Batshaw Youth and Family Centres (also known as Batshaw, Batshaw Centres, or Batshaw Youth and Family Services, Les Centres de la jeunesse et de la famille Batshaw), is a government funded organization in Montreal, Quebec, Canada that is devoted to the welfare of children and their families. Batshaw is entirely funded by the Government of Québec.

Maclean's described it as "Quebec’s anglophone child welfare agency", while the Direction de la protection de la jeunesse (DPJ) has that function for French-speaking families.

Its head office is in Westmount, on Montreal Island.

== History ==
Batshaw was created in 1992 as a non-profit organization, used as a government agency to help children and their families. Batshaw youth and family services is an amalgamation of several other preexisting child welfare agencies; Youth Horizons, Shawbridge Youth and Family Centres, Ville-Marie Social Services (VMSS) and Mount St.

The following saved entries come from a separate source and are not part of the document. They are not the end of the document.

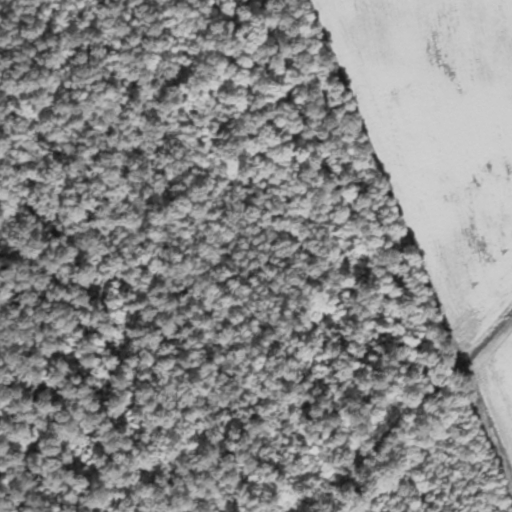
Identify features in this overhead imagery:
road: (427, 195)
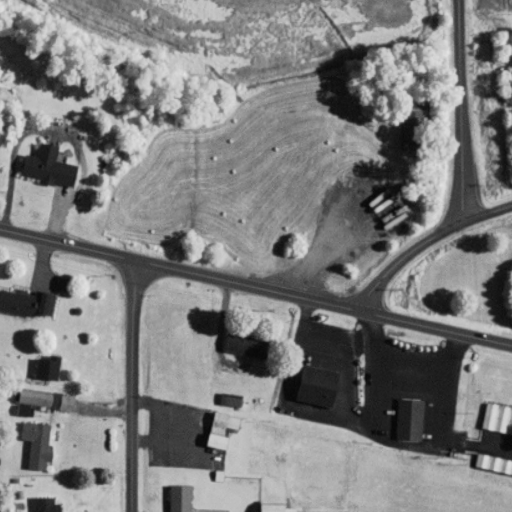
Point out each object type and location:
road: (464, 111)
building: (402, 121)
building: (38, 160)
road: (421, 243)
road: (70, 247)
road: (248, 289)
building: (21, 297)
road: (434, 330)
building: (233, 338)
building: (38, 361)
building: (309, 380)
road: (136, 388)
building: (23, 394)
building: (398, 413)
building: (492, 413)
building: (212, 423)
building: (27, 439)
building: (488, 458)
building: (169, 495)
building: (36, 502)
building: (265, 503)
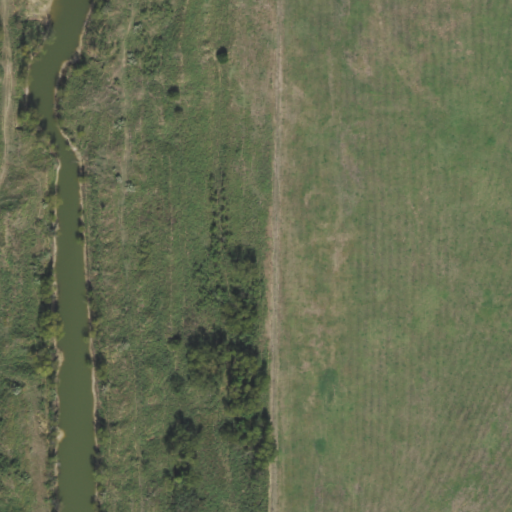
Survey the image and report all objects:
road: (81, 26)
road: (79, 237)
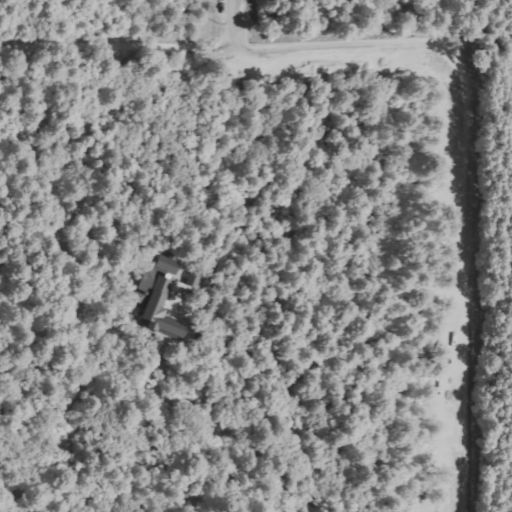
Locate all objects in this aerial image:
road: (461, 142)
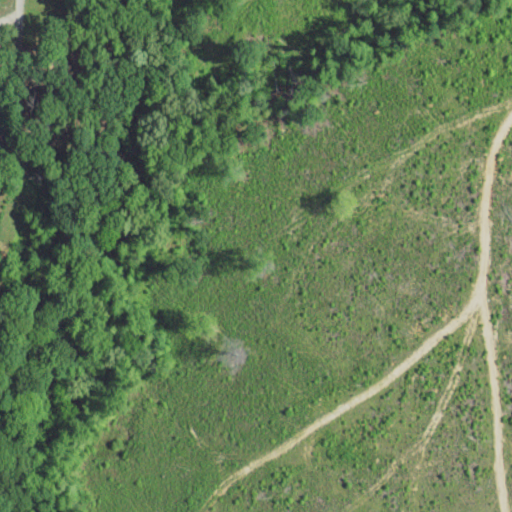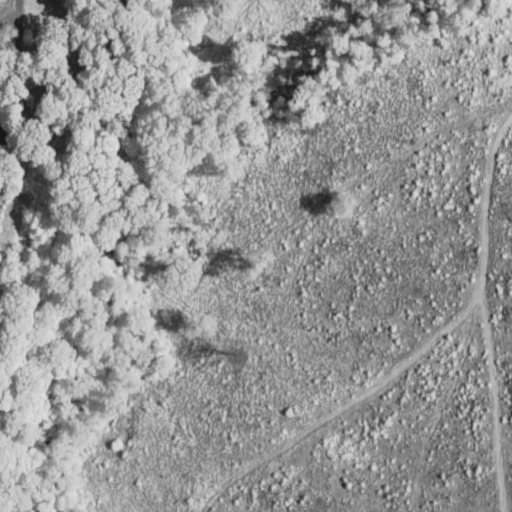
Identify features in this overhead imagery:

Pats, that were combined to make one agency.

In 2015 the provincial government placed Batshaw in the hierarchy of the Montreal West Island Integrated University Health and Social Services Centre (Centre intégré universitaire de santé et de services sociaux (CIUSSS) de l'Ouest-de-l'Île-de-Montréal).

In 2021, it announced it would begin providing Inuktitut language materials in its facilities.

== Name ==
Batshaw Youth and Family Centres is named in honour of Manuel G. Batshaw, a social worker and renowned activist. Manuel Batshaw was in the Canadian Armed Forces before he started working in the Social Service network. Social Services.

== Present ==
Presently, Batshaw Youth and Family Centres runs a series of group homes across Montreal, as well as youth detention centers. A notable chain of group homes run by Batshaw is the Shawbridge Boys' Farm in the Laurentians, 75 kilometers north of Montreal.